Пока в избе пили братчину да хвалились бывалостью своею, на угоре столпился кой-какой праздный мезенский народишко, охочий до досужих сплетен и новых лиц; тут-то и выскочила на крыльцо на чуток, да и остоялась голоручь, в одном шубняке, накинутом на плечи, Олисава Личютина. Любимко споро, по-ястребиному приметил соседушку, из-за взвоза вынырнул, по-за сугробами прокрался к суженой и вдруг шепотом, врастяг взмолился: «Оли-сава-а, слыш-ко... не бежи меня, не очурывайся. – Он заторопился, зачастил, а губы отчего-то коченели, и потому гугнил, запинался за слова. – Пойдем, Олисава, к нам в лабазню, белого кречета покажу. Такая ли чудная птица. Богом мне насулена. Отец нынче в Москву с ним спроваживает».
Олисава вздрогнула, боязливо запахнулась в шубняк, схватилась за дверное кольцо, чтоб бежать прочь от навадника, но что-то в голосе Любимки, жалобное, смиренное и покорливое, понудило остаться.
...Но ты-то, бой-парень, не теряйся, распуши кудри; ты же не кисель молочный, не дижинная шаньга, растекшаяся на противне, не молошная яишня, что жидко маслит губы? оправь крыла, да и бей лебедуху в зашеек, волоки в гнездовье. Зажми сердце в горсти, не отдавай его в полон трясовице. Эвон как тебя всего ознобило, аж с лица истаял и глаза уплыли. Ведь востер на язык и в делах хват, средь слободской поровенки известный ухорез и первый кулачный боец; а вот велика ли Олисава, вся в твоей горсти ухоронится, но так повела себя, так закрутила голову, что ты, молодец, вроде весеннего шмеля-медуницы сам уместишься в Олисавиной щепоти.
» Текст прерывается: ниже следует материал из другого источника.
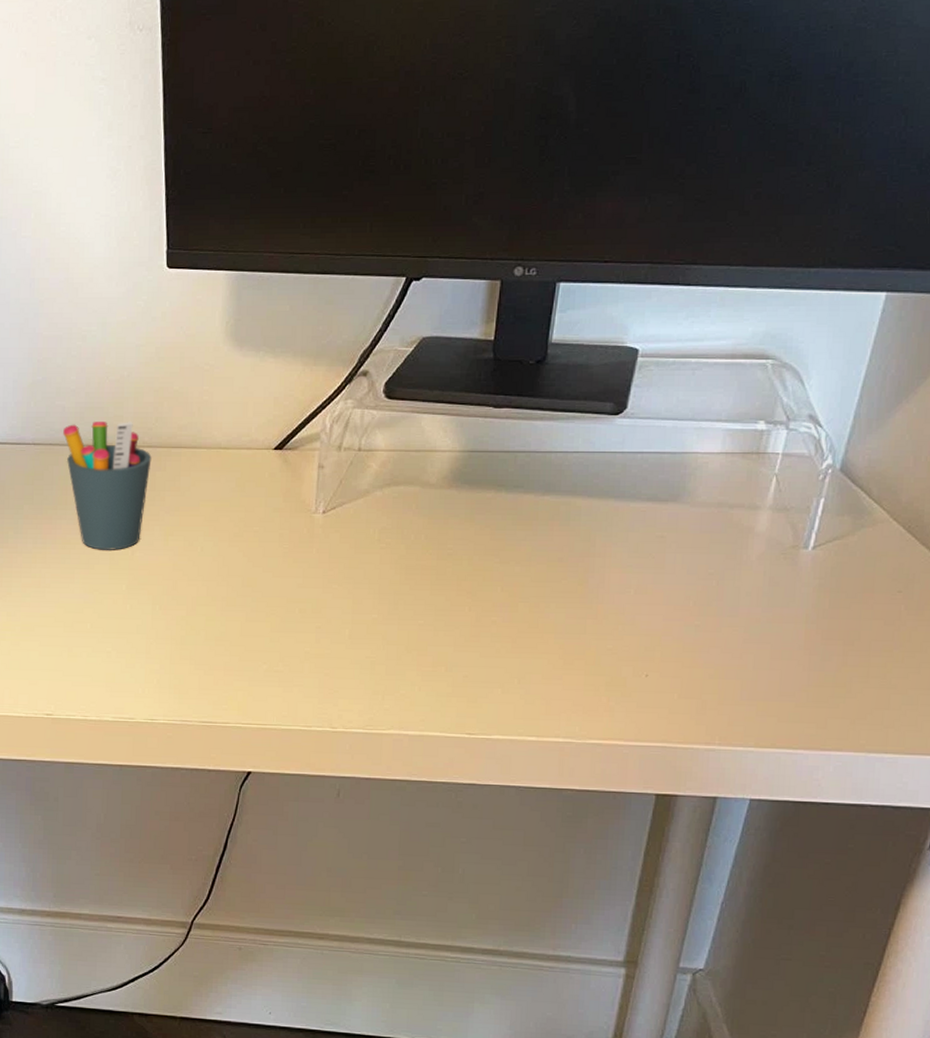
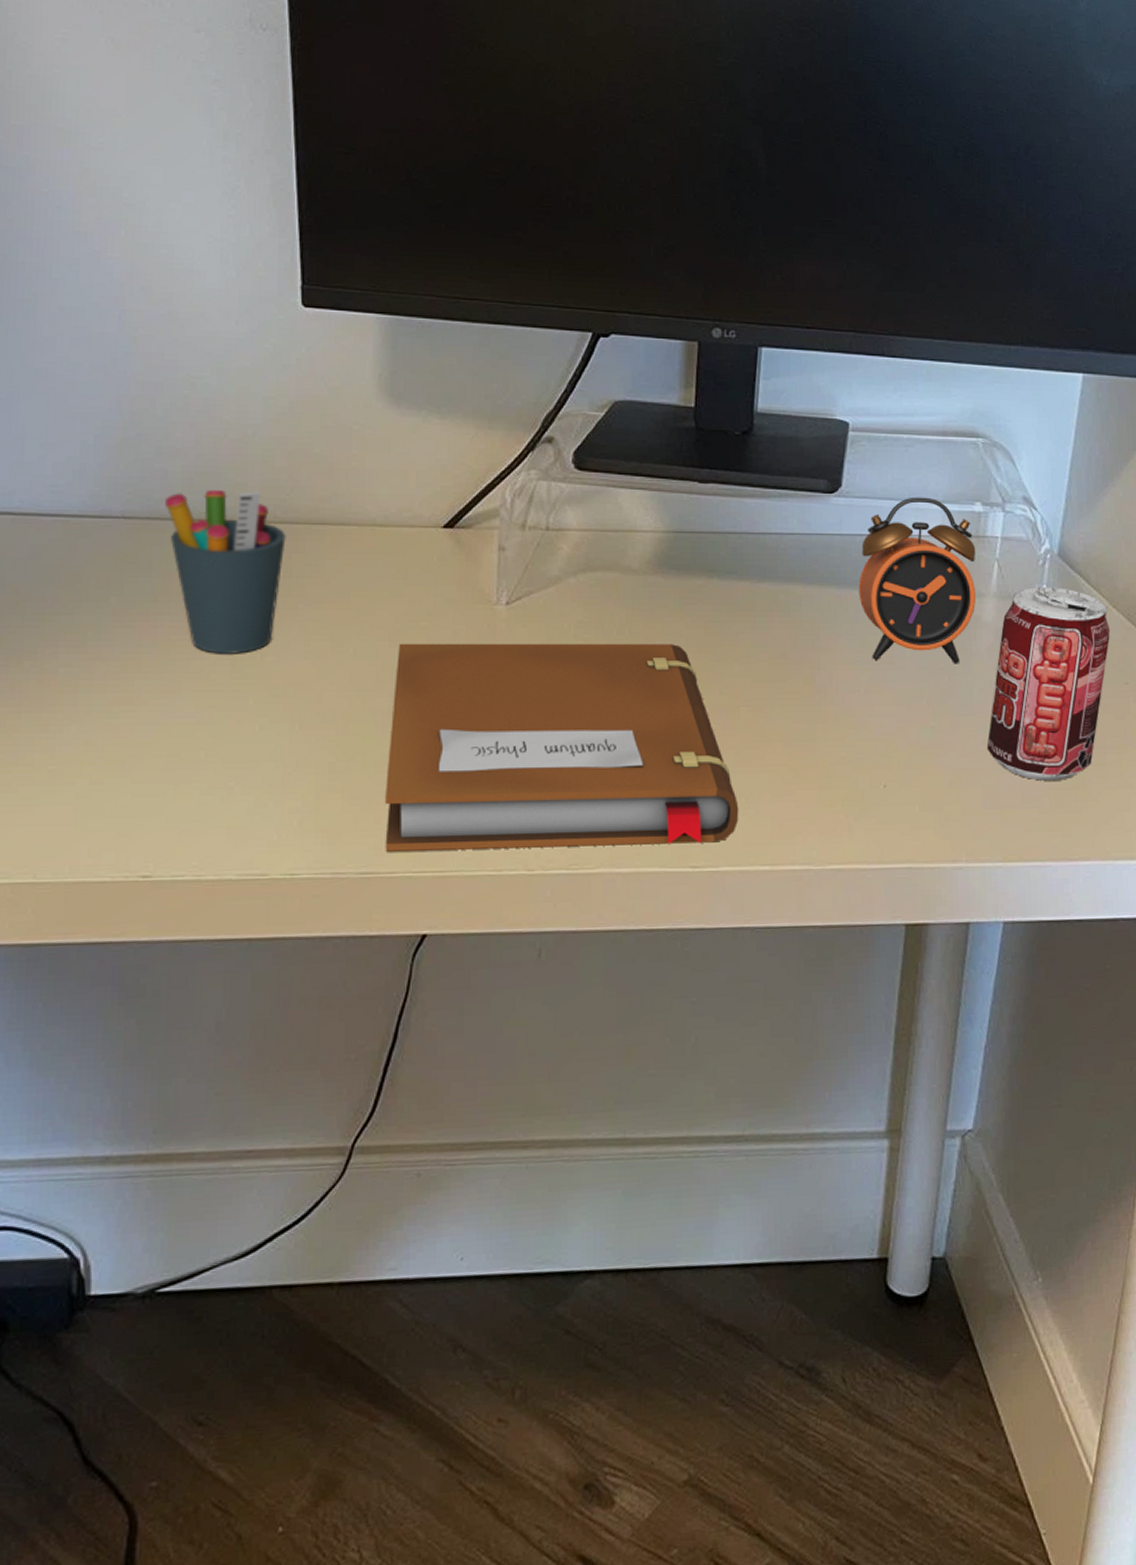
notebook: none [221,543,512,715] -> present [385,643,739,852]
alarm clock: none [635,417,756,570] -> present [858,497,977,664]
beverage can: none [748,500,889,678] -> present [986,587,1111,781]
И этой своей внезапной малости был особенно рад Любимко и сейчас ластился взглядом к молчащей девице, как напроказивший щенок. Прежде-то он постоянно выхаживался перед Олисавой, ходил гоголем, посмешки строил, притискивал к углам прилюдно, рукам воли давал, на вечерницах дразнился: «Ой-лиса-ва патрикеевна к нам из лесей пришла кур щипать». А тут свечой истаял и обволок талым воском стылое девичье сердце. Воистину: любовь – она сильнее медведя, ежли сронила на коленки первого слободского подсокольника, к коему сызмала перешло отцово прозванье Медвежья Смерть...
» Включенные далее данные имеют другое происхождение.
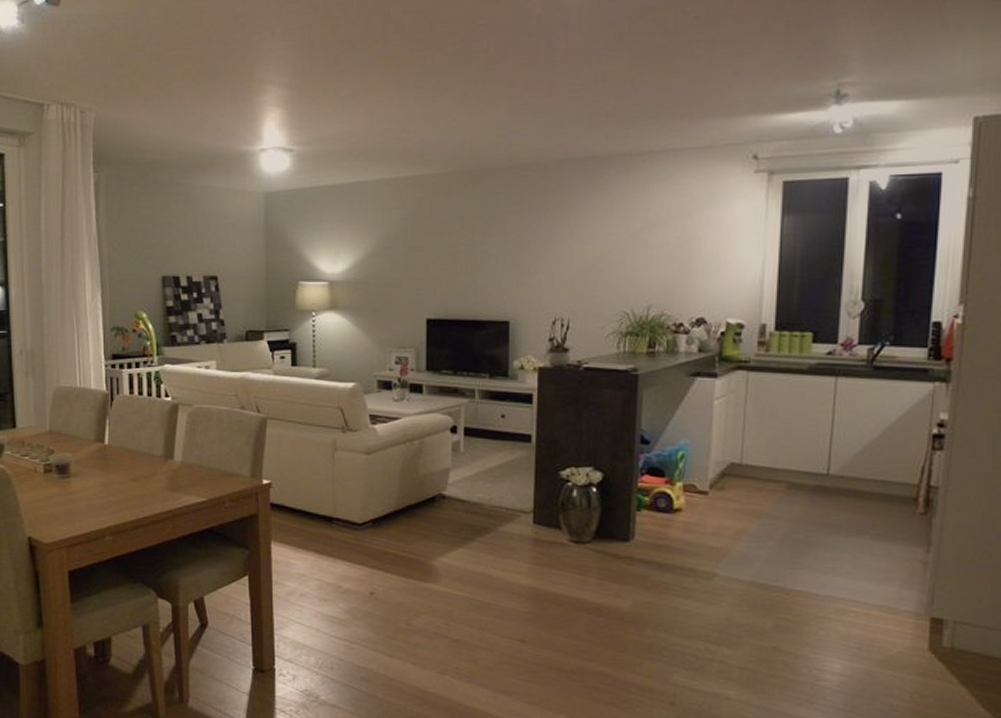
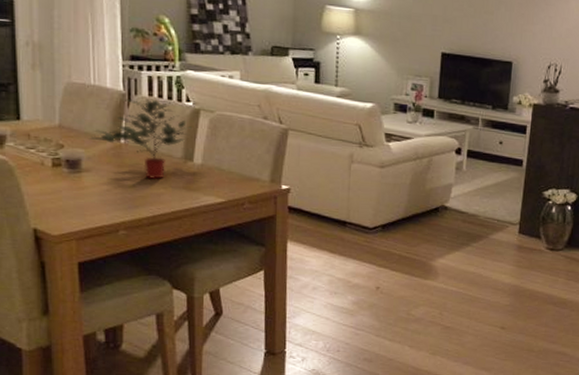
potted plant: none [76,397,171,480] -> present [89,98,192,179]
И поддалась Олисава призыву, и ничто не екнуло с болезненным стоном в груди: слава те. Господи, умолкли икотики. Но не ведала Олисава, что отныне взамен заселилась в ней присуха. Соскочила Олисава с крыльца, чуть ли не в охапку Любиму, и поспешила заулком на подворье Ванюковых, смущенно выглядывая, не зазрел ли кто из местных колокольщиков-переводников. Живо по слободе отольют байку, де, дочи Ивана Семеновича за соседа замуж собралась, та самая, порченая, своеносая и сутырная, что лонись угодила на запуки навадника Кирюшки Салмина. И когда у дверей кречатни расписные валенки опахивала от снега цветной рукавичкой, то искоса высматривала, не промелькнет ли где лицо инока Феодора, будто с ним нынче столковалась удариться в бега.
Только вошли в сушило, где в чуланчиках на колодках сидели соколы, Любимко и оглядеться не дал, охапил девушку, притиснул к углу и сомлел вдруг весь, столь желанна была Олисава. И куда-то сила в руках подевалась? Но Олисава и не противилась, не ратилась, да и где ей совладать с парнем, что в оленьей малице да в меховом куколе, из-под которого выбивалась на распаренный лоб темно-русая прядка волос, воистину походил на великаньего таежного зверя, что мог привидеться лишь во сне. Тут не кобенься, не ширься особо, не задорь понапрасну на худое, а замри и стой. Голова девушки была где-то по мышкой у Любима.